Tony Figueroa describes the founding of the Puerto Rican Society in the 1950s and its development into one of Waukegan’s most important organizations under the leadership of Edwin Montano and others.
Alma Nevarez has worked at Elgin Community College since 2007 and is currently a Custodian Lead.
She describes her first job after high school at City Hall in her hometown in the Mexican state of Durango. Her family, though, was poor and Nevarez eventually decided to migrate to the United States in the early 1980s for higher wages.
Nevarez describes living in Franklin Park and working at a brush factory in the early 1980s. There were few Mexicans living in the area. Nevarez studied English and eventually earned enough to rent her own apartment. She also describes how she fell in love with her future husband at a dance in Mexico. In 1987, the couple married and settled in Elgin.
Nevarez describes the positives and negatives of doing custodial work at Elgin Community College. She explains that she has always taught her own children to treat everyone with respect regardless of their social status or job.
founder of Centro de Información, interviewed 2017
Jaime García was born in Mexico City but immigrated as a young boy with his family to Rockford, Illinois in the early 1960s. As a lifelong United Methodist, Jaime was hired by the church to do outreach to the Spanish-speaking community in Elgin in 1970. Two years later, he helped found social service agency Centro de Información. Today, Centro continues to be the most important Hispanic-serving social service agency in Elgin and the region. In this interview, conducted by students at Elgin Community College, García talks about Elgin in the 1970s and the founding of Centro.
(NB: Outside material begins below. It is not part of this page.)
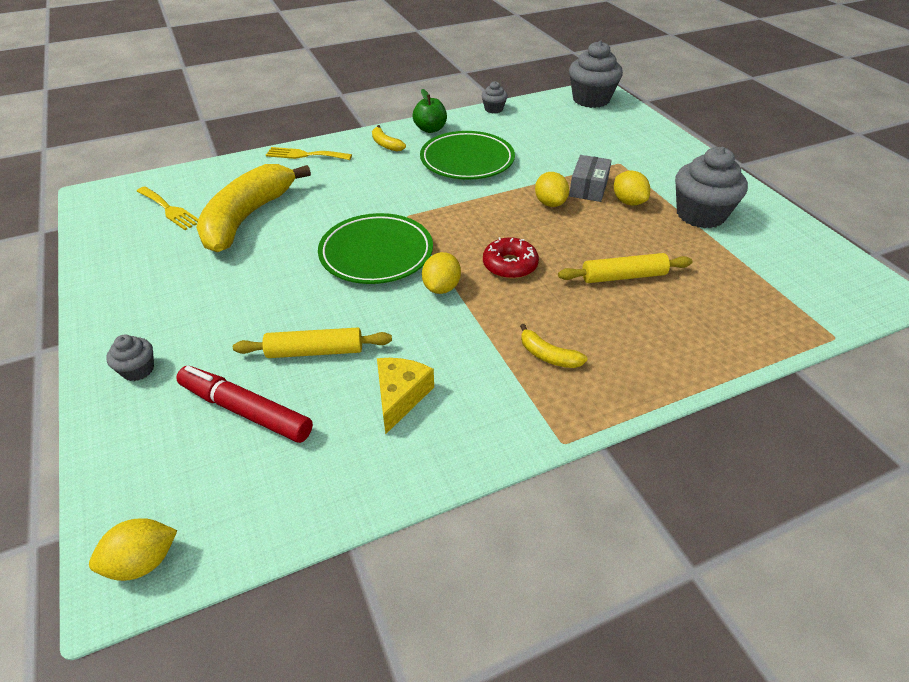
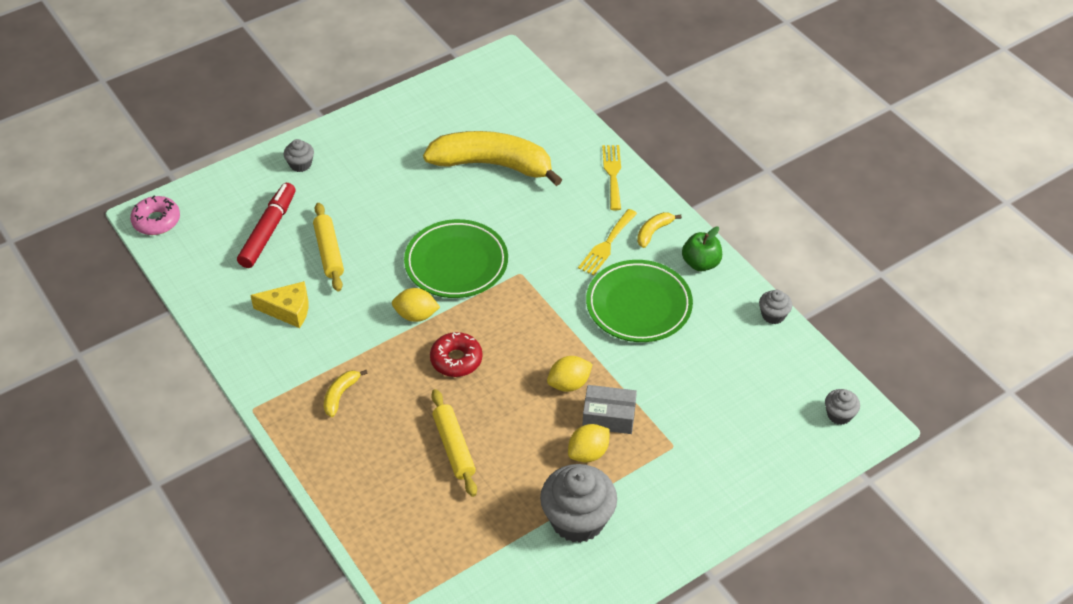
camera: 80 degrees right, 5 degrees up
(143, 562) = (156, 221): yellow lemon -> pink donut
(169, 209) = (494, 112): yellow fork -> yellow fork (606, 245)
(591, 99) = (839, 414): grey cupcake -> grey cupcake, size x0.49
Luis and Lorena Muñoz are originally from Talca, Chile. In this interview, they describe coming of age under the dictatorship of Augusto Pinochet, the fear-filled climate of their youth, friends who were arrested or disappeared, and facing Chilean police during protests against the regime. The couple shares the joys and difficulties of moving to Mexico and later the United States. They raised their children in the Elgin area.
Mary Decker was born María Margarita Rodríguez in 1944 in Crystal City, Texas. Her parents moved to Aurora, Illinois in 1950 where her father worked at Austin-Western’s manufacturing facility. Margarita was a precocious and athletic child. She later became a community leader in Aurora, married welder Stanley Decker, and worked for the Aurora Urban League. Decker eventually became one of two Spanish-speaking real estate agents as Aurora’s east side Mexican immigrant population boomed in the 1960s. In this interview clip, Ms. Decker describes her advocacy on behalf of immigrants in Aurora and her successful campaign running for Kane County Board in 1972. It is likely that Ms. Decker’s victory in that election made her the first Latino or Latina elected to a county-level political office in Illinois history.